I believe that this sort of posting demonstrates a lack of authenticity.  It shows that an individual is unwilling to face a problem head-on and unwilling to speak to the person or persons who is making them unhappy.  Furthermore, as Nancy Baym explains in her book Personal Connections in the Digital Age, because social media has a much larger reach than just speaking to a person one-on-one, sharing feelings in this way creates confusion and can also make people feel that they are at fault, even if they have done nothing wrong.  The replicability of social media websites such as Facebook also makes me very cautious to post overly personal status updates.  When people share their viewpoints or extremely personal thoughts on Facebook statuses, the statuses could easily be saved through an individual taking a screenshot.  Though it might be a pessimistic or paranoid viewpoint, I would never want to share something that I would not want a potential employer or professional contact to be able to look at.

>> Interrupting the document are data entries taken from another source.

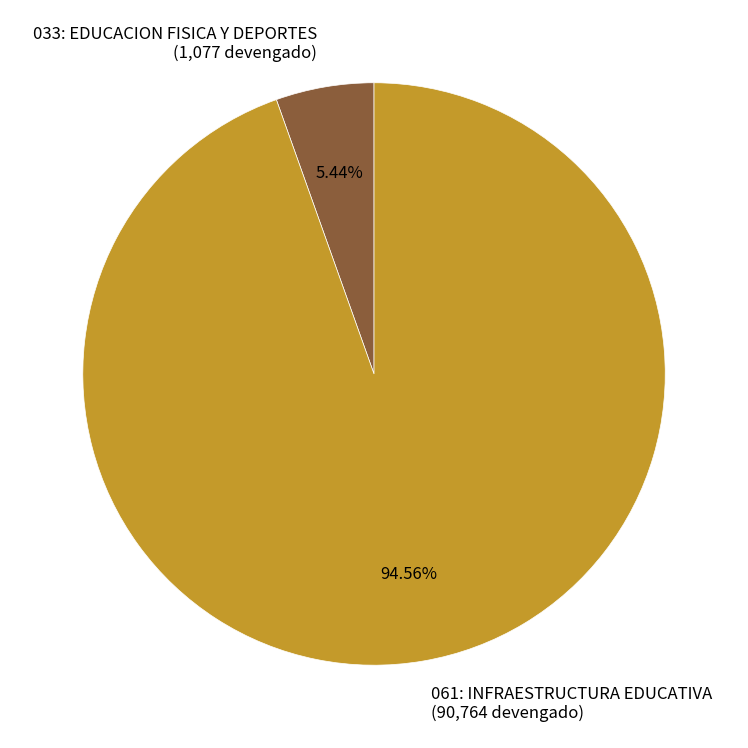

The 033: EDUCACION FISICA Y DEPORTES slice represents 5% of the pie. True or false?

True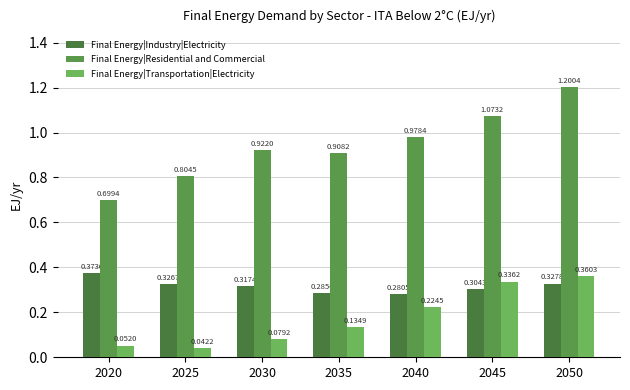

What is the value of the Final Energy|Industry|Electricity bar at the 6th from the left?

0.3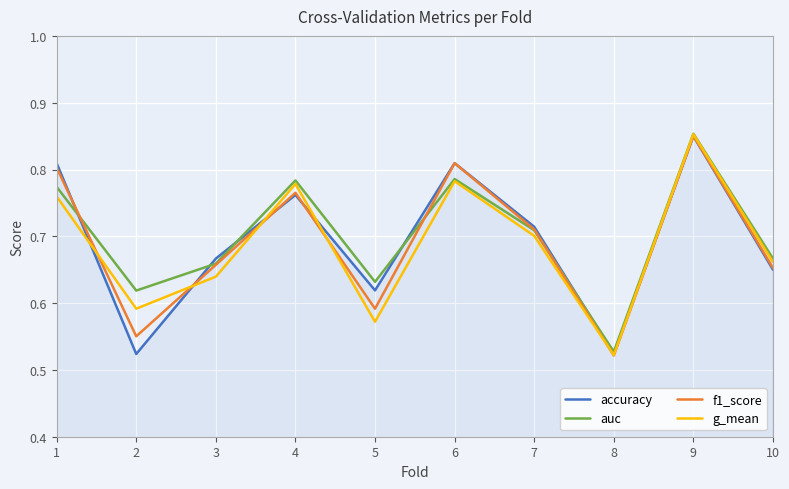

At which label is auc closest to 0?

8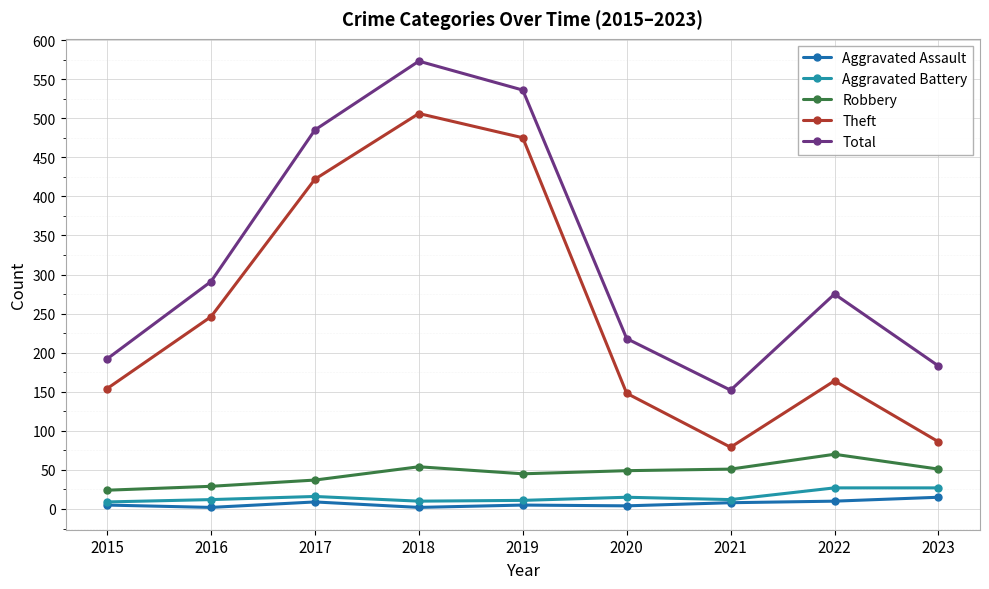

True or false: Total and Robbery cross at least once.

False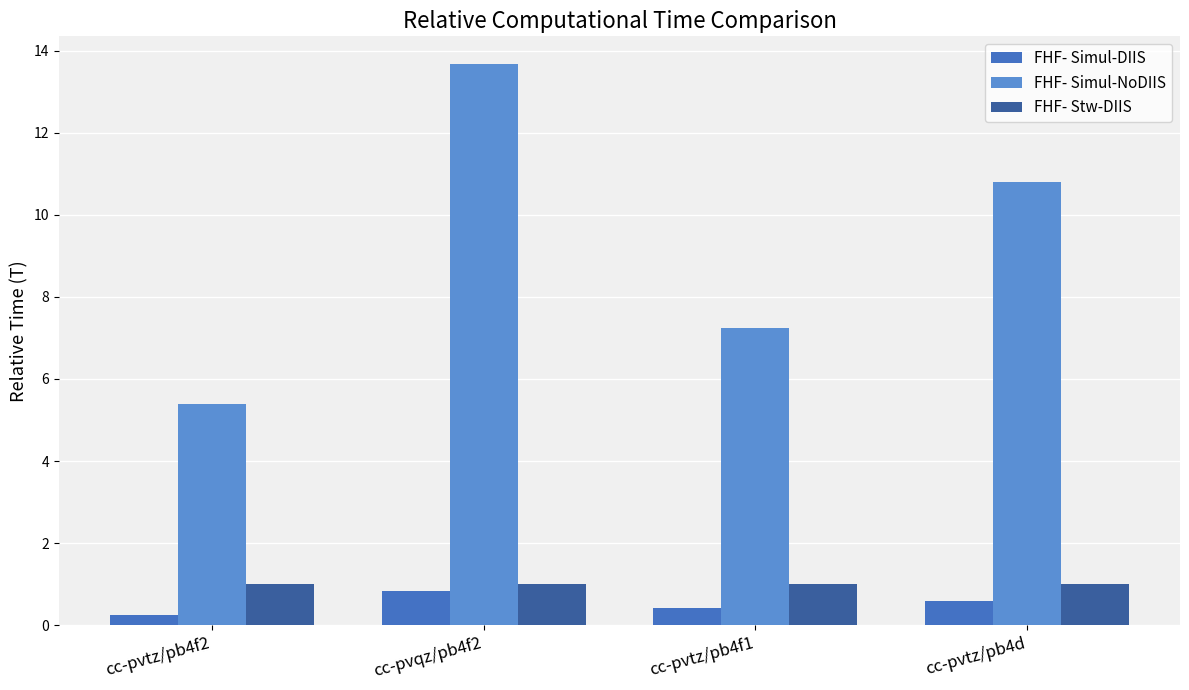

What is the label of the 2nd bar from the left?

cc-pvqz/pb4f2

Lastly, I worry about the potential social cues that could be missed when people read Facebook statuses that have been posted.  If someone mentions something about being depressed, it is hard to assess whether they are joking, being sarcastic, or really mean it and need help in some way.  This idea can be further understood through Michael Wesch’s idea of context collapse, which basically means that the individual or individuals’ viewpoints and values are not known when the producer of a Facebook status shares it.  Again, this means that a status could easily be misinterpreted based on a person’s past experiences with reading other people’s updates and thus cause the consumer(s) of the status to report a problem, even if there was nothing seriously wrong to begin with.